When he accepted the Rosenwald Fellowship at Dartmouth, he thought it would simply give him a chance to think deeply about his research “in the middle of nowhere.”

But meeting and joining in discussions with other scholars in broadly diverse fields and working with faculty mentor Associate Professor of History Edward Miller, whose research and teaching focus on modern Vietnam, the Vietnam War, and oral history, showed Li the value of public scholarship.

“Given my experience here at Dartmouth, I’m more open to opining in more general interest outlets than I would have been last year,” says Li. “And given the context of the South China Sea, the U.S. role in the Asia Pacific, and China’s growing shadow over the region, I think I would be willing to dip my toe in that world.”
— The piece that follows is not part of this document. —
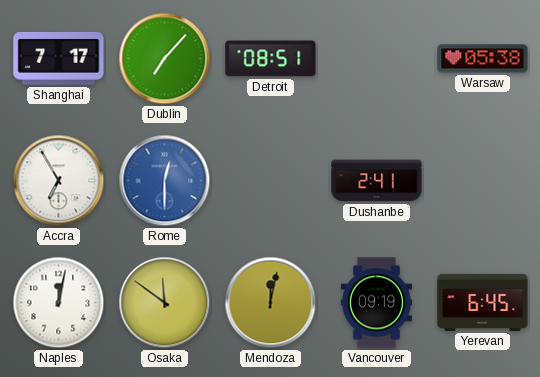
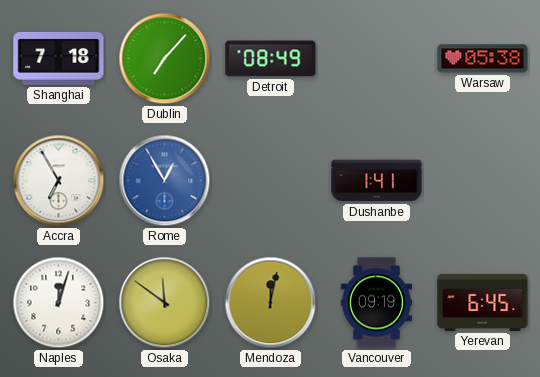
Shanghai: 7:17 -> 7:18
Detroit: 08:51 -> 08:49
Rome: 12:30 -> 12:55
Dushanbe: 2:41 -> 1:41
Naples: 12:02 -> 12:03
In May, the five postdoctoral fellows from the 2021-2022 class will travel to Washington for a conference on U.S. foreign policy and international security involving policymakers, academics, and policy leaders, including many Dartmouth and Dickey program alumni. The current cohort also includes Michael Masterson, whose work focuses on the intersection of international conflict and political psychology with an area focus on China; and Gregory Smith, who studies changes in the causal effect of coercive policy tools and domestic determinants of U.S. foreign policy.
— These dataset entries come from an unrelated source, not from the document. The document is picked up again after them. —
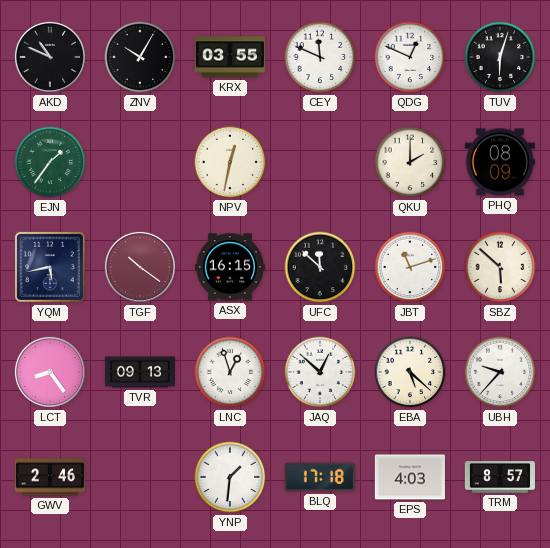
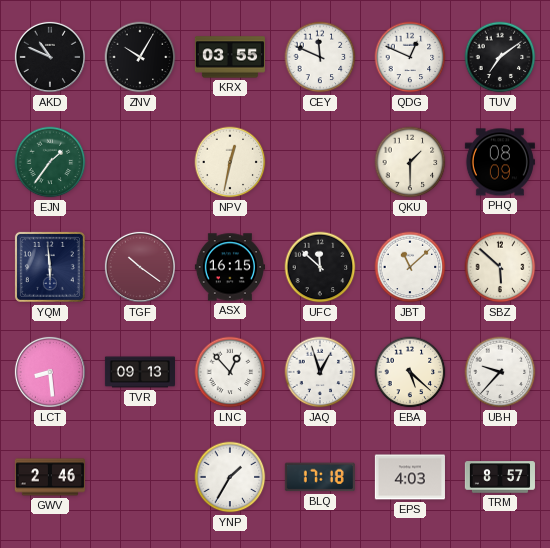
TUV: 6:03 -> 7:09
QKU: 2:00 -> 1:30
YQM: 5:43 -> 5:59
JBT: 11:12 -> 11:08
LCT: 8:24 -> 8:29
LNC: 12:57 -> 12:53
JAQ: 12:52 -> 12:57
YNP: 1:31 -> 1:35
The Dickey Center’s postdoctoral fellows program, piloted in 2012, was endowed, expanded, and renamed in May 2021 in honor of John Rosenwald Jr. ’52, Tuck ’53, chair emeritus of the Dartmouth Board of Trustees, with the goal of strengthening the Dickey Center’s role in preparing future generations of foreign policy leaders.

The fellows for 2022-23

Polina Beliakova studies international relations with a focus on civil-military relations, intrastate conflict, and international security with a regional interest in Russia, Ukraine, and Israel. 

Danielle Gilbert explores the causes and consequences of hostage taking in international security, including projects on rebel kidnapping, hostage recovery policy, hostage diplomacy, and ransomware.

Charlotte Kiechel is a historian of 20th century Europe with a focus in Holocaust and genocide studies.

Erik Lin-Greenberg is a political scientist whose research and teaching examine how emerging military technology affects conflict dynamics and the use of force.

A.J. Murphy is a scholar of American military history, the history of capitalism, and the history of gender and sexuality.

Caleb Pomeroy studies the psychology of power in international relations, and the effects of state power on human cognition, perception, and behavior.

Abby Post is a political scientist whose research focuses on the dynamics of international bargaining.